### Document passage
Thanks for your advice!


----------



## Gomer (Nov 10, 2007)

IlPadrino said:


> Gomer,
> Here's my two and a half cents (adjusted for inflation!)...
> 
> Not knowing what State approved your application to take the test (it wasn't Oregon, because you'd be a PE automatically after passing the test), I can't comment on the legal requirements to handle ethical violations you witness as a PE. I don't want to come across as sanctimonious, but why would *YOUR* ethics be different before or after the PE? If you witness something unethical (regardless of licensure) I think you should address it.
> ...


I am in MI. See my comments in the post above about the ethical issues. I have addressed it inasmuch as I told the engineer that was doing it that we shouldn't be doing it. The engineer above him is aware he has done it and has given it his tacit approval.

I can't rock the boat much more than I have because I need my job. My solution to this problem is to get the hell out of Dodge. But I am stuck here in a depressed area of Michigan for the next two years. The market is tight.

Bottom line is that it is a bad, unpleasant situation that I need to get myself out of.

Thanks for your advice!


----------



## IlPadrino (Nov 10, 2007)

Gomer said:


> I am in MI. See my comments in the post above about the ethical issues. I have addressed it inasmuch as I told the engineer that was doing it that we shouldn't be doing it. The engineer above him is aware he has done it and has given it his tacit approval.

### Supplied material
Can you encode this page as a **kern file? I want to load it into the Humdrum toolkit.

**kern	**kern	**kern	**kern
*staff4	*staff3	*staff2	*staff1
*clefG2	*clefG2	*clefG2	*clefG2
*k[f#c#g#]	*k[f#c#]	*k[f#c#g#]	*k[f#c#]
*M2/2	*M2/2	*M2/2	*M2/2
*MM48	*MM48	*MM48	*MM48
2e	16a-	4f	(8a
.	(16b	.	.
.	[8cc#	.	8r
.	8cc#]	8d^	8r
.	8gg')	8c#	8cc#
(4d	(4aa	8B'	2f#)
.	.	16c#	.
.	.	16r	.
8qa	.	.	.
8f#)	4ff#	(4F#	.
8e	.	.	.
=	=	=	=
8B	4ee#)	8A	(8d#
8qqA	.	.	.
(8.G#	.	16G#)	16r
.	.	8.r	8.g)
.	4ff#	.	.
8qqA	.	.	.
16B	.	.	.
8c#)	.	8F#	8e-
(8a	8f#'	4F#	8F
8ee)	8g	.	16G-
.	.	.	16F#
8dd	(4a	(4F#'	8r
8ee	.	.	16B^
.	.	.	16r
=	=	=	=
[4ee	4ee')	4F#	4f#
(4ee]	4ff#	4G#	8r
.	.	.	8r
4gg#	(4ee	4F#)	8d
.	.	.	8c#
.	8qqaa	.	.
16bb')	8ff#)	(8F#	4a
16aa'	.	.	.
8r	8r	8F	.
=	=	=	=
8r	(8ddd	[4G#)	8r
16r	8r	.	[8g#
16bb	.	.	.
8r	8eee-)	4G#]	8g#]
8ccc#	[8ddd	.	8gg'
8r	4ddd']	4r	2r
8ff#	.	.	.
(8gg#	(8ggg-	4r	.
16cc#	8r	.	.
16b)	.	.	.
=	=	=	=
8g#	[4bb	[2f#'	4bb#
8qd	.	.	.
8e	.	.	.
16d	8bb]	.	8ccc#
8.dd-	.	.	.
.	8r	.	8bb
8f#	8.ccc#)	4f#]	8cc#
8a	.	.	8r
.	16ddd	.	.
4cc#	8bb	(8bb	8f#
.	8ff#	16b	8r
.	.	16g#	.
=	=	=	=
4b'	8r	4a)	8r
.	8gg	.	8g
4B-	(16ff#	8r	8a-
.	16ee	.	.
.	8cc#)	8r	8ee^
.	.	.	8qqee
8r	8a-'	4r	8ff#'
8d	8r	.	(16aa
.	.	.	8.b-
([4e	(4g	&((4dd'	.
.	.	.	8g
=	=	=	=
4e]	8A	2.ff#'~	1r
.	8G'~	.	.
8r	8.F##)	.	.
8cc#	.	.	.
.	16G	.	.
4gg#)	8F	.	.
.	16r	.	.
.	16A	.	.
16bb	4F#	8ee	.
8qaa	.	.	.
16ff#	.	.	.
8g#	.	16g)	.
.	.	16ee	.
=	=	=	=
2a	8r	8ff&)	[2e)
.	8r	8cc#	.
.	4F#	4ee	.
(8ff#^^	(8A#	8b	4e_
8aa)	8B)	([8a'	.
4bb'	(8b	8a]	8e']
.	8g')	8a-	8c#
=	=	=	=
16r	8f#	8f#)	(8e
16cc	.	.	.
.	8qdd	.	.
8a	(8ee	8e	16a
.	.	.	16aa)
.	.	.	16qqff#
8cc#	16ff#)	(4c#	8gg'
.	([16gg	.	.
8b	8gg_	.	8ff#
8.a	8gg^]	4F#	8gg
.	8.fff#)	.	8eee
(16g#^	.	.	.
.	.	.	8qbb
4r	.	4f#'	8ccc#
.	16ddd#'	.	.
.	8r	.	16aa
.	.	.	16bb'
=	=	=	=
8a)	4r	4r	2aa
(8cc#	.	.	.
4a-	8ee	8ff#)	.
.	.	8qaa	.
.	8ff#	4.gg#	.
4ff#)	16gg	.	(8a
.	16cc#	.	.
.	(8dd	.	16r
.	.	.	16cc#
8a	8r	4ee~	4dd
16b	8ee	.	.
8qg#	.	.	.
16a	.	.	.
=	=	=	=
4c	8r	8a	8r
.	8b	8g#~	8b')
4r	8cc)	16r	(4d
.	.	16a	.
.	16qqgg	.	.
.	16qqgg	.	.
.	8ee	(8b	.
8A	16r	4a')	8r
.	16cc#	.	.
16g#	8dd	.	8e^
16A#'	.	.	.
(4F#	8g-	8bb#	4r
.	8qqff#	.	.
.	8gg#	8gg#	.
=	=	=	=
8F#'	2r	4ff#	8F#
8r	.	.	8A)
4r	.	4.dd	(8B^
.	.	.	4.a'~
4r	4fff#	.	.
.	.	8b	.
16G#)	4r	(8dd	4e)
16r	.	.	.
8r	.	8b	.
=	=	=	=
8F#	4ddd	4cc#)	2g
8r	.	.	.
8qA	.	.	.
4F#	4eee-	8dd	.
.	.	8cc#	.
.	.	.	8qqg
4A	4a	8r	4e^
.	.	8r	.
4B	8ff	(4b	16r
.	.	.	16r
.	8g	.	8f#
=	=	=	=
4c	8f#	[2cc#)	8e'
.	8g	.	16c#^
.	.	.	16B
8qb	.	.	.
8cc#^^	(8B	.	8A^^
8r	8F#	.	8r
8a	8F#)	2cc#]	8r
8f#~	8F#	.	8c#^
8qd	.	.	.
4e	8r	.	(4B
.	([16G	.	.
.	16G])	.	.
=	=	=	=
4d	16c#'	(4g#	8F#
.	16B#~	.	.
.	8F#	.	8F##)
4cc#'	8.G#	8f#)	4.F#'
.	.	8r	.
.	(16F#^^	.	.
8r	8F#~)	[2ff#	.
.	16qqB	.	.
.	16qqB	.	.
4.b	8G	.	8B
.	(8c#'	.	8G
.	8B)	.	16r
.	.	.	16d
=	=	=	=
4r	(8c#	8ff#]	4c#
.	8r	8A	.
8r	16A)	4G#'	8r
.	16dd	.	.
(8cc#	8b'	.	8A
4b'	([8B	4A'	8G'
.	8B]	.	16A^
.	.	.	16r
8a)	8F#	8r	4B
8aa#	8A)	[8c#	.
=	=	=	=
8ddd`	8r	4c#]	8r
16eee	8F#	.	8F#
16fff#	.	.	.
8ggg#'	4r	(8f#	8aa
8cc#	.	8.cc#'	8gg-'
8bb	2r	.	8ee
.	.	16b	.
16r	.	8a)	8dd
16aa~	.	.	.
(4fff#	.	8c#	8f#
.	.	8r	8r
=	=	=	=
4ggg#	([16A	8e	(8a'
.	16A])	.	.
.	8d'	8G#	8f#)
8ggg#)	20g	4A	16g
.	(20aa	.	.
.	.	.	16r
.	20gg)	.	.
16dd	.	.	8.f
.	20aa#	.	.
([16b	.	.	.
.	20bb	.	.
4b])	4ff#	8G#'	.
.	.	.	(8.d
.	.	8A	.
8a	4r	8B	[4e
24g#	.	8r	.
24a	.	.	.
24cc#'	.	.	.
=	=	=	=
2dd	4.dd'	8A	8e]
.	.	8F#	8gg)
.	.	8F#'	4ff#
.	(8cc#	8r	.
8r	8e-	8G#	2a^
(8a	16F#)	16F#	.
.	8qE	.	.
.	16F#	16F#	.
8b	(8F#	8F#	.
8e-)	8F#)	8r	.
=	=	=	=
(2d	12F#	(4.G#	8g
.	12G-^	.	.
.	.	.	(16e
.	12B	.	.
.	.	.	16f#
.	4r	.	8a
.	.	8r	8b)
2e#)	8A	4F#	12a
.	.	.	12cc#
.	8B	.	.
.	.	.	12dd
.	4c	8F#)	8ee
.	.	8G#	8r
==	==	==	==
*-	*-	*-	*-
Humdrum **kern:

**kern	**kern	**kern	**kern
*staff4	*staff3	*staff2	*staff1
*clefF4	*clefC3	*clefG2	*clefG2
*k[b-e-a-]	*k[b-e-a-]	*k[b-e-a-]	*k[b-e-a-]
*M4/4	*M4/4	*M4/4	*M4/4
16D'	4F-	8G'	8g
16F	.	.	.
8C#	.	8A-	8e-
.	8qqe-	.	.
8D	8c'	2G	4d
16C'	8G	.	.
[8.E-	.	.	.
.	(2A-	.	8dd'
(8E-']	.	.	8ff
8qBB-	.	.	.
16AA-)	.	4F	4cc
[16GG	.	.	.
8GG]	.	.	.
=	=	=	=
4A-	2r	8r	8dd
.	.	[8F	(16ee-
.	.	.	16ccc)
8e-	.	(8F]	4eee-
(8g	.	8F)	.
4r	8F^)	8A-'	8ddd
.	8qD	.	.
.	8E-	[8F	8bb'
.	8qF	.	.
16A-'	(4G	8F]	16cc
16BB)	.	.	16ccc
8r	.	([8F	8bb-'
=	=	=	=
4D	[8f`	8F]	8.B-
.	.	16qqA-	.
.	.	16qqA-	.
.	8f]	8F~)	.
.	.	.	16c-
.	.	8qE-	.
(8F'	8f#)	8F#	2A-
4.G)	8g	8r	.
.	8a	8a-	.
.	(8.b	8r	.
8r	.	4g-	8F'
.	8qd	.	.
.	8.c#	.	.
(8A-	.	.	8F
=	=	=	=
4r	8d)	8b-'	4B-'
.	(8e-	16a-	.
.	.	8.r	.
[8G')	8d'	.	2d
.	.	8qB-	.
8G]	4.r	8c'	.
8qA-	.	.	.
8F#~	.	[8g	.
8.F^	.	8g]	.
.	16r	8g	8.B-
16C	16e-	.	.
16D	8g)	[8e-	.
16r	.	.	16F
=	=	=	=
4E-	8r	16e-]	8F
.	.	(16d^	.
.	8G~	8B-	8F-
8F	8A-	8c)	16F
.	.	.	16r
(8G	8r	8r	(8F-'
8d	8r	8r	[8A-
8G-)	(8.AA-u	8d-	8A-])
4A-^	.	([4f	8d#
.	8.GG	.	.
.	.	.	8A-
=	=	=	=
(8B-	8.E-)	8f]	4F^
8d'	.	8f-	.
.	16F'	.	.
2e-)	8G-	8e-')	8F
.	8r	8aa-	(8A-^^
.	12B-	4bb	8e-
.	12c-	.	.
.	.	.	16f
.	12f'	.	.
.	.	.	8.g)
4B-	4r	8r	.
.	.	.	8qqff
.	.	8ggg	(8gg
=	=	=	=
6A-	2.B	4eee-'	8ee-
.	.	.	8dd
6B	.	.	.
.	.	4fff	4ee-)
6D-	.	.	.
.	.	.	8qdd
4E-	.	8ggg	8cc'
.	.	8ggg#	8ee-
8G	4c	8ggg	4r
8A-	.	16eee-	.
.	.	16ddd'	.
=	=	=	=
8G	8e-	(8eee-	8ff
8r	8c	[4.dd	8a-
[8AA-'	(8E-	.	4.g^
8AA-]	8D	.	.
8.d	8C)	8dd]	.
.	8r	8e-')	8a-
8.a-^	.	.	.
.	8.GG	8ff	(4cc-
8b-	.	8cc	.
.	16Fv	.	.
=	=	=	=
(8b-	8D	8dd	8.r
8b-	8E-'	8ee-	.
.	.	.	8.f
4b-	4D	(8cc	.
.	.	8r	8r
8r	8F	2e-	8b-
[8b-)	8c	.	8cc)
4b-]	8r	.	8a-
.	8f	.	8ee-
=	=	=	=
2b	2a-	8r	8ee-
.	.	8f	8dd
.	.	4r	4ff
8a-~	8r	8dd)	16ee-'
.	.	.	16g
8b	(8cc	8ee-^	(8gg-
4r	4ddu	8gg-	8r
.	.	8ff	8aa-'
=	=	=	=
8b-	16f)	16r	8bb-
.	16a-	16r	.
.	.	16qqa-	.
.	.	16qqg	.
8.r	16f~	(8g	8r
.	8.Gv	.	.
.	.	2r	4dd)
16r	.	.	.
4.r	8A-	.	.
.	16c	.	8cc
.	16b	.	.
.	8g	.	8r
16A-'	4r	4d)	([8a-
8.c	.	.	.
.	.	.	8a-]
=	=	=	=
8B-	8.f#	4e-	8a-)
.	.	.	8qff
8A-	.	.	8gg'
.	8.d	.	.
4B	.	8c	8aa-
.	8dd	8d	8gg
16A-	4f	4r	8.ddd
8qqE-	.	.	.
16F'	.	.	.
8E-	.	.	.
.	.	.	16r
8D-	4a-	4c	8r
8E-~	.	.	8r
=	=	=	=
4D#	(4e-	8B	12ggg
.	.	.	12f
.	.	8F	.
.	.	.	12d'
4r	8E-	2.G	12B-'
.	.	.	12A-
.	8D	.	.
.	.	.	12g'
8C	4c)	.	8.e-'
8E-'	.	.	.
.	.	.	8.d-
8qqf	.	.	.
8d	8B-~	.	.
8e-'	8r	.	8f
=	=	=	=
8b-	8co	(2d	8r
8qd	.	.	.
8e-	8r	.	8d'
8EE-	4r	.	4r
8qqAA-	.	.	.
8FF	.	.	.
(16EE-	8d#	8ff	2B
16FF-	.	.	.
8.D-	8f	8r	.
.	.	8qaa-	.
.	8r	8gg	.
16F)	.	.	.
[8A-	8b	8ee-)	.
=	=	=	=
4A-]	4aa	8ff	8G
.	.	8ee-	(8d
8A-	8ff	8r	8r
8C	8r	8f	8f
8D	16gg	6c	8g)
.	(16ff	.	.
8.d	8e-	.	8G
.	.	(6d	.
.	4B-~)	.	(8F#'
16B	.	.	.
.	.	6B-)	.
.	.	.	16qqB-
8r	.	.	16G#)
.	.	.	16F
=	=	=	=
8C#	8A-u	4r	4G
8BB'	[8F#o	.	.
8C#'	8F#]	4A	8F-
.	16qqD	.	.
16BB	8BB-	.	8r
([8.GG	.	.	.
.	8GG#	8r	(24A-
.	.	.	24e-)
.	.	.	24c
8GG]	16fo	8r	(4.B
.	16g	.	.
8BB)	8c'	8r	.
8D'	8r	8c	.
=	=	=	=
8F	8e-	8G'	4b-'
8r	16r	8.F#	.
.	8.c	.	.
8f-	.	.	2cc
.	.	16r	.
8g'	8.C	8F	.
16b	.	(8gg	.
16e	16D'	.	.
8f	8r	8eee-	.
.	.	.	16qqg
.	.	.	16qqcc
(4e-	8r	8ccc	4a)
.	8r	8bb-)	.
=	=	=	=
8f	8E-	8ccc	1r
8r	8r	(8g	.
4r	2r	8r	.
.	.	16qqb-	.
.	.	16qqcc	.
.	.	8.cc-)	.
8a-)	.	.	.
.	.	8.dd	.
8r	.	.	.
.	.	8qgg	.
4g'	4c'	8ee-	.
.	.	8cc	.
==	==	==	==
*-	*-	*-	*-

### Objectives
1. Pick out and copy every line of the records that contains the string "Humdrum".
2. Carry the forum thread on engineering ethics forward, starting right after its last line.
The forum thread on engineering ethics and the records have no connection to each other.

### Responses
1.
Can you encode this page as a **kern file? I want to load it into the Humdrum toolkit.
Humdrum **kern:

2.
In Michigan the State Board will let you sit for the exam without requiring validated experience?

Good luck looking for more rewarding employment!


----------



## Gomer (Nov 10, 2007)

IlPadrino said:


> In Michigan the State Board will let you sit for the exam without requiring validated experience?
> Good luck looking for more rewarding employment!


They require that you be "pre-approved" to sit for the exam and leave it to the examinee to sign a statement certifying that they have the required experience on the application to sit for the exam. I now have to provide statements from people verifying my experience in order to receive the license.

Thanks for the encouragement!


----------



## mudpuppy (Nov 11, 2007)

Gomer: what area of MI are you in, what is your discipline, and what is your experience in? I know the job market is tight around here (my mom has been trying to get a job for four years), but less so for engineering--unless you're in automotive or chemical engineering.

BTW, it took four months to get my license from the time I applied; apparently the MI board is really slow. You may want to keep that in mind in your planning (although others on here like Raanne and ALBin517 got their license in much less time--about 6 weeks I think).


----------



## bigray76 (Nov 12, 2007)

FYI - The LEED pass rate for first time takers is around 30% (per the LEED Coordinator here at my office). As someone who took and passed that test, you really need to know and understand the material - plus the procedural aspects of LEED projects.

If you can do it in a week, my hats off to you. Although I did not attend one, there are day long seminars that go over the entire LEED process and the credits - everyone I know who has been to one of those has found them to be a huge help in passing.

Good luck and let me know if you have any questions about the LEED exam.

-Ray


----------



## Raanne (Nov 12, 2007)

I totally get the ethical delema - If you get your liscense, then ethically you have to report anything to teh licensing board if someone you work with is doing somethign unethical. obviously this is a problem with your current job.

As is, i would just keep trying for a new job, and let them know that you have passed the PE, and are prepared to apply for your license - perhaps put it in the cover letter?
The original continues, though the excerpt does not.